Des populations en première ligne
Les répercussions humaines sont tout aussi sévères. À Malanville (Bénin) et Gaya (Niger), les marchés locaux ont vu leur fréquentation chuter de moitié. Les commerçants, transporteurs et familles paient le prix fort.
- Appauvrissement des ménages : Les revenus ont fondu, des boutiques ont fermé, et certains habitants ont basculé dans la précarité.
- Coûts sociaux élevés : Les détours logistiques et les prix des denrées ont augmenté, rendant l’accès aux biens essentiels plus difficile.
- Isolement des communautés : Les traversées en pirogue, plus risquées, ont remplacé les passages terrestres, fragilisant les liens familiaux et économiques.
Cette situation favorise l’émergence de réseaux criminels et de pratiques de rackets, aggravant l’insécurité dans la région.

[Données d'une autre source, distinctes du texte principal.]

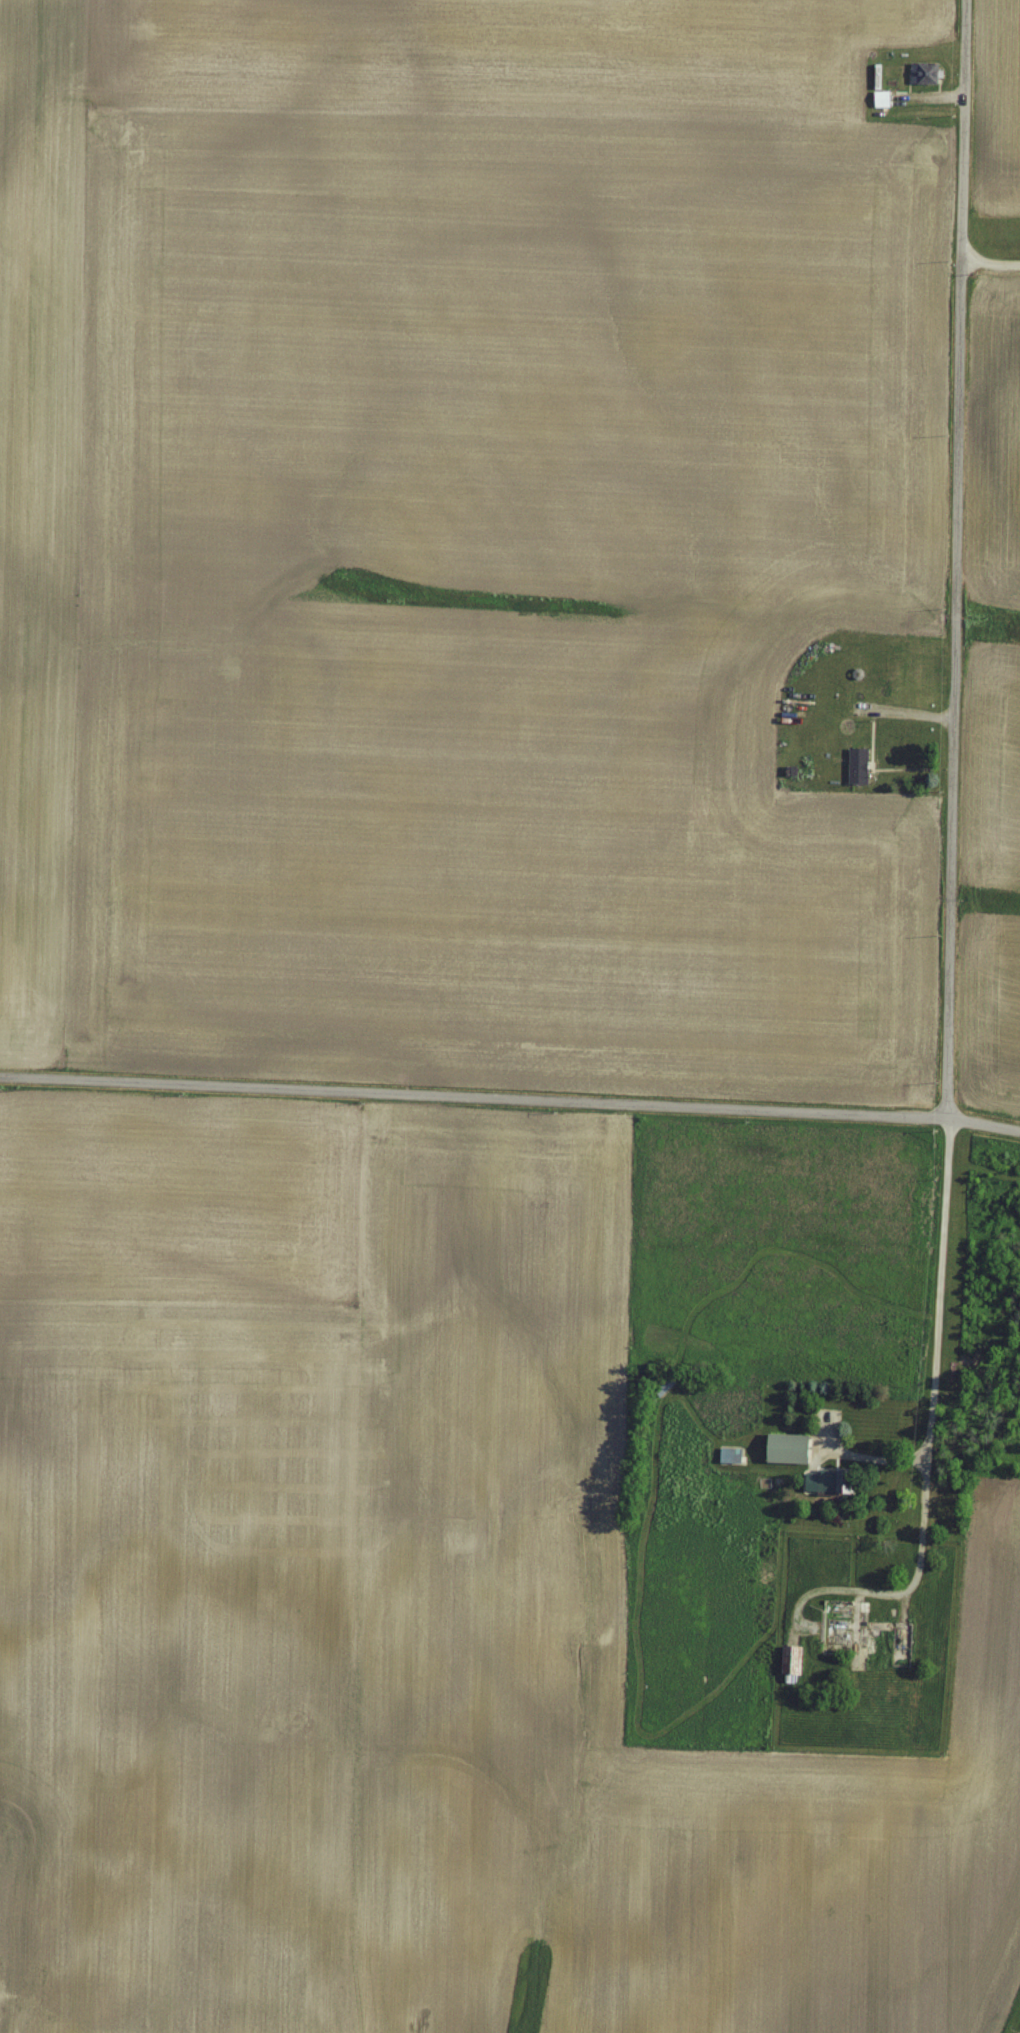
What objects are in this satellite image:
road: (989, 264)
road: (953, 560)
road: (510, 1103)
road: (926, 1431)
road: (878, 1467)

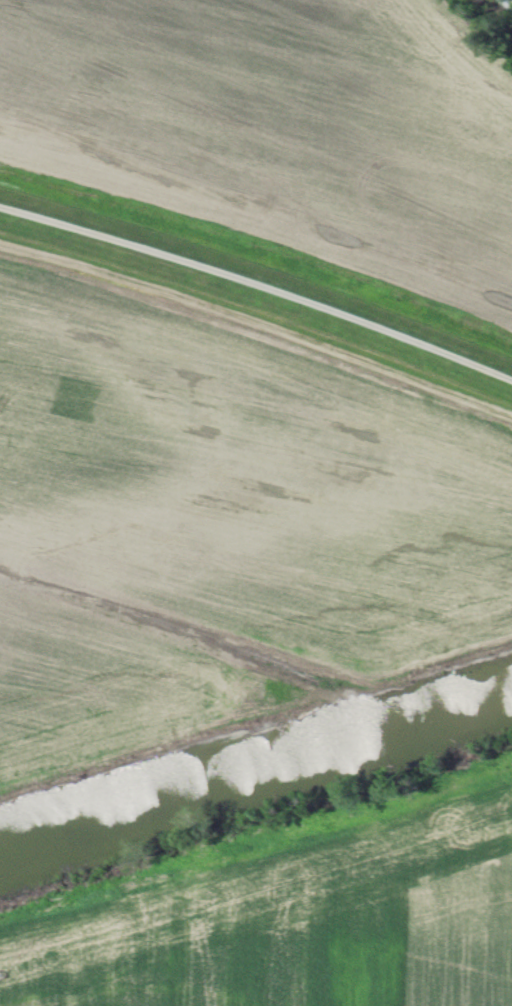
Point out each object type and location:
crop: (282, 130)
road: (258, 285)
crop: (215, 511)
crop: (297, 922)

Un dialogue relancé pour des raisons pragmatiques
Le rapprochement entre le Bénin et le Niger s’est accéléré après l’élection de Romuald Wadagni, devenu président béninois. Dès son investiture, il a engagé des discussions avec Niamey, aboutissant à la formation du comité d’experts. Régis Hounkpè estime que l’urgence économique prime sur les divergences politiques : « Les dirigeants africains doivent dépasser les postures idéologiques. Leur survie passe par la coopération. Le Niger et le Bénin sont condamnés à vivre ensemble, et leur avenir dépendra de leur capacité à collaborer. »
Selon lui, une réouverture progressive de la frontière est probable, avec des contrôles renforcés pour les marchandises prioritaires. Cette avancée pourrait même inspirer d’autres pays de la région, à l’instar de la réconciliation récente entre le Mali et la Côte d’Ivoire.